GLENDALE — Officials at all three local water agencies said Thursday that a recent bump in projected state water deliveries to Southern California would not be enough to stem plans for mandatory restrictions this summer.
The California Department of Water Resources on Wednesday announced its intent to increase water deliveries to the Metropolitan Water District of Southern California, a major wholesale supplier to the tri-city area, from 15% to 20% of full allocations, thanks in part to the recent round of heavy rainstorms.
But water officials said the slight increase would still only tie the state record for the lowest allocation made in 1991 — and there were far fewer people living in California then.
Facing years of dry conditions, restrictive court decisions and depleted reservoirs, local water officials said they were moving forward with plans to impose strict water-use restrictions on customers this summer.
“[The allocations] would have to go up to at least 35% before we consider anything different,” said Peter Kavounas, assistant general manager for Glendale Water & Power.
The city-owned utility is expected to unveil a revised ordinance next month that would spell out irrigation timetables and prohibited water uses, such as hosing off sidewalks, in order to cut consumption by 20%.
The Crescenta Valley Water District is in the process of preparing its customers for harsher restrictions, while Burbank Water and Power has pressed ahead with requiring recycled water for larger landscaped areas and forcing most businesses to install water-saving faucets.
But the less water consumers use, the less revenue utilities see, and that can spell trouble in covering costs at a time when agencies are already tightening their belts.
Most agencies have amended their rate structures to charge higher rates for those who use more water than average as a way to keep things “revenue neutral” for the average consumer.
The Crescenta Valley Water District will soon put customers under a five-tiered billing system that imposes higher rates on those who use the most water.
And Los Angeles water and power commissioners approved a plan Tuesday to increase rates by 44% for customers who exceed base water-use levels.

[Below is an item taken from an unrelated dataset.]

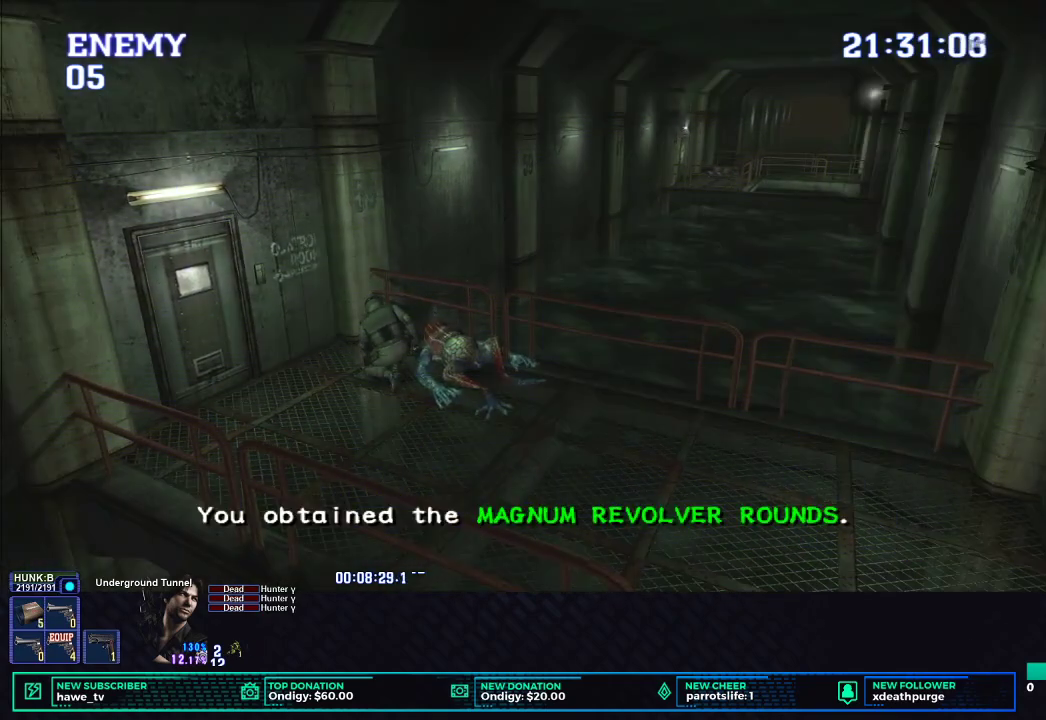
{"buttons": ["X"], "left_stick": "down-left", "right_stick": "center", "events": [[33, "B", "up"], [83, "B", "down"], [183, "B", "up"], [233, "left_stick", "down-left"], [350, "X", "down"]]}
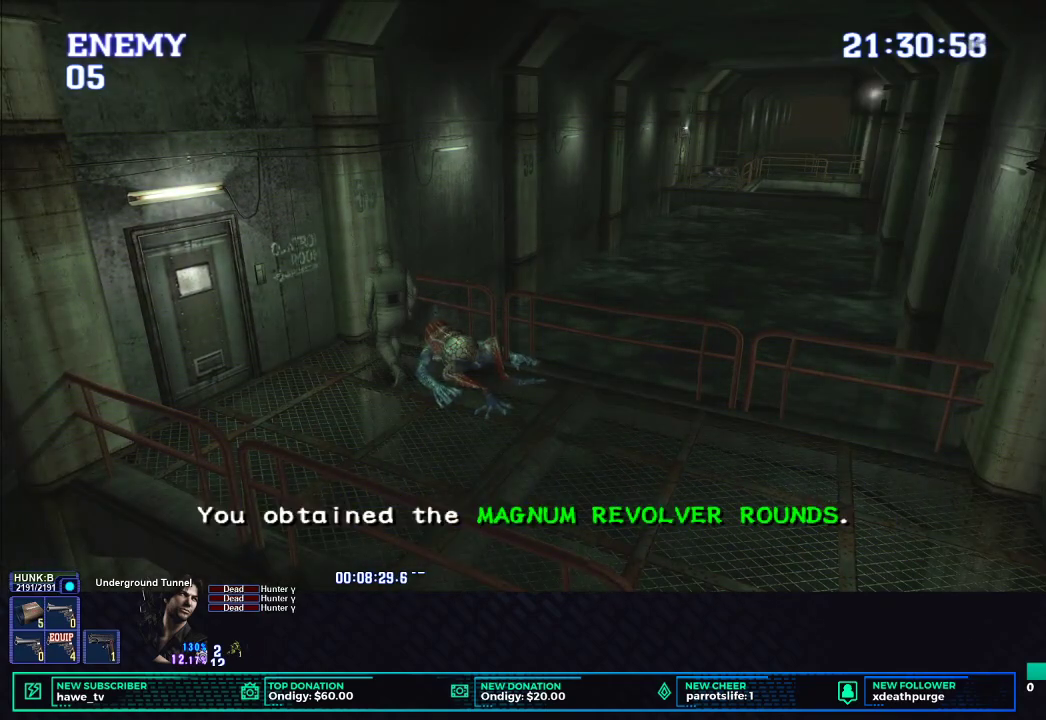
{"buttons": ["X"], "left_stick": "down-left", "right_stick": "center"}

Both plans are expected to affect a minority group of customers, but the message behind them is clear — it pays to save.
“I cannot go into water rationing and not have a program in place,” said Christy Scott, program specialist for Crescenta Valley Water District.
Glendale Water & Power so far has no firm plans to follow the same path, but Kavounas did not rule it out.
“We would have to look at that, and if it’s necessary to protect the revenue, we will recommend that,” he said.
Any proposal for a temporary rate increase to cover potential dips in revenue would likely be broached in April, when the Glendale Water & Power Commission is scheduled to review the revised ordinance for mandatory water restrictions.
A recommendation on that ordinance would be sent immediately to the City Council for review, Kavounas said, in time for the summer.
The full breadth of water cuts won’t be known until after the Metropolitan Water District decides on its final allocations, which could come out its April 14 board meeting, he added.
In the meantime, water agencies like the Foothill Municipal Water District, a major intermediary supplier for the Crescenta Valley, are holding out little hope that the picture will improve.
“We’re in a little bit of a holding pattern, but unfortunately, it’s starting to look worse and worse,” General Manager Nina Jazmadarian said.